As it stands now, you cannot be certain of the data integrety of any data written by your machine.

Files installed via packages can be checked with paccheck from pacutils package:

$ sudo paccheck --sha256sum --quiet

For any other (important) file you can only try to check against a backup and inspect all changes manually.

winnie · 21 September 2021 19:46

Not only is it more difficult to do data recovery from an encrypted block device, as it is, but if there’s any corruption to the LUKS header (and its backup) due to faulty CPU, RAM, SSD, you essentially “securely wiped” your data permanently.

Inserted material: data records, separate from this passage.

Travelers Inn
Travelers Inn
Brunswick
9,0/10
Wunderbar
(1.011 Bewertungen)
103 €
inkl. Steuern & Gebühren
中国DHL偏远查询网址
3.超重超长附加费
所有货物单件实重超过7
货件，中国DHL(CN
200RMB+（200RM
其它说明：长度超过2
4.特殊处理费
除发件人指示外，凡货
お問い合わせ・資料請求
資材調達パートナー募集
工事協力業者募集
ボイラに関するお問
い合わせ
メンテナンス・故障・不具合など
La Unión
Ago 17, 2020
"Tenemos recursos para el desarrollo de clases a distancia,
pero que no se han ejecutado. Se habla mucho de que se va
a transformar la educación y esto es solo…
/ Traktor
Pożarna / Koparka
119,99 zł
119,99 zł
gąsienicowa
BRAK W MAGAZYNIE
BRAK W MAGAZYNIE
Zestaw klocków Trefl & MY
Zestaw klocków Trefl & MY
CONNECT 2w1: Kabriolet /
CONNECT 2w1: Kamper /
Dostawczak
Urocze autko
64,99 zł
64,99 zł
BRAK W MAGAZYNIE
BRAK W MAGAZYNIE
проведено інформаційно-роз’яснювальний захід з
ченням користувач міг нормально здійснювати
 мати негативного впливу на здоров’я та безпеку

Once your system demonstrates it consistently writes the incorrect bits into a new file (or copy), it’s practically compromised. You cannot trust anything else.

You can no longer trust…

updates
package installations
creating new files
saving files
copying files
downloads
transferring multimedia to and from the computer

…and so on.

In the end, your only means to protect yourself against losing data permanently is not redundancy/RAID, not bitrot protection against corruption, and not even a simple backup (in which it can fail in cold storage), but rather multiple backups of different types, and frequently using them and checking them.

But that’s off topic!

Zesko · 22 September 2021 12:53

@winnie

memtest86-efi has completely tested after 7 hours. Everything is OK.

But it showed [Note] RAM may be vulnerable to high frequency row hammer bit flips.

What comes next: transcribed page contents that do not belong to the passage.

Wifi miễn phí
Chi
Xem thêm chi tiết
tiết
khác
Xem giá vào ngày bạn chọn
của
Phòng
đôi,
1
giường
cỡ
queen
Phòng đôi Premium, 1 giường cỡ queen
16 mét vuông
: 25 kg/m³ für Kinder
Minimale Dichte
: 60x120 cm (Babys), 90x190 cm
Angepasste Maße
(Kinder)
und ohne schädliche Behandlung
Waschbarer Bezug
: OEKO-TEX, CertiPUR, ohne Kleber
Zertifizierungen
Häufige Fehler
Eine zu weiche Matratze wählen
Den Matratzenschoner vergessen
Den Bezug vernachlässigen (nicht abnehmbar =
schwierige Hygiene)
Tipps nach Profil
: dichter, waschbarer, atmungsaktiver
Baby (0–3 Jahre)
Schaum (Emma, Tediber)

I found another problem. Not only copy errors, but also reading or CPU calculation errors too?

The same file test1.zip has many different checksum. I did not change it.

❯ sha1sum test1.zip    
e9bb2bfc90ad058aa73154cce4814fd744cc11f8  test1.zip # Failed
❯ sha1sum test1.zip                                                                                                                                                          
ea1127716ab44a6b74507ec7c503409ae5e84f21  test1.zip # Failed
❯ sha1sum test1.zip                                                                                                                                                          
bdb8b9098a3b0fc7055f20af586457156023be2d  test1.zip # Failed
❯ sha1sum test1.zip                                                                                                                                                           
0d7f28ed306c395baa0ec9436a356672843e9021  test1.zip # Failed

on my old SSD.

❯ sha1sum test1.zip     
b35cd8b5df411a5b20ac456f67b95f089502919f  test1.zip # OK
❯ sha1sum test1.zip                                                                                                                                                                 
b35cd8b5df411a5b20ac456f67b95f089502919f  test1.zip # OK
❯ sha1sum test1.zip                                                                                                                                                                 
f48ea7c128e8f7f892636f8c05623a243ec09c01  test1.zip # Failed
❯ sha1sum test1.zip                                                                                                                                                                  
3f2b211343854f8d2faf70800e76a86ff75106a9  test1.zip # Failed
❯ sha1sum test1.zip                                                                                                                                                                  
f4ec8624a5ae5f61bd3b7e95b898dc841436fd6e  test1.zip # Failed

on my new SSD.

Both SSDs are affected on the same device 1.

I checked the same file 15GB in my USB stick 64GB (EXT4) on my device 1, it shows different checksums too.

But I checked this USB stick on my other device 2, then no issue → The same file shows always the same checksum.

I checket the zip on Windows 10 on the same device 1, but only data transfer or copy has the problem too, but many copies are correct, few are incorrect, but checksum is always the same for individual zip, but on Linux it shows random different checksums.

The device 1 is currently running with mprime. I see many were passed.

I checked the zip file with the help of Manjaro Live USB on the device 1, the same issue.

I stop mprime now. I try to set the mainboard BIOS setting, for example AMD-V is switched off. I remove 3 of 4 RAMs, then I see if it works.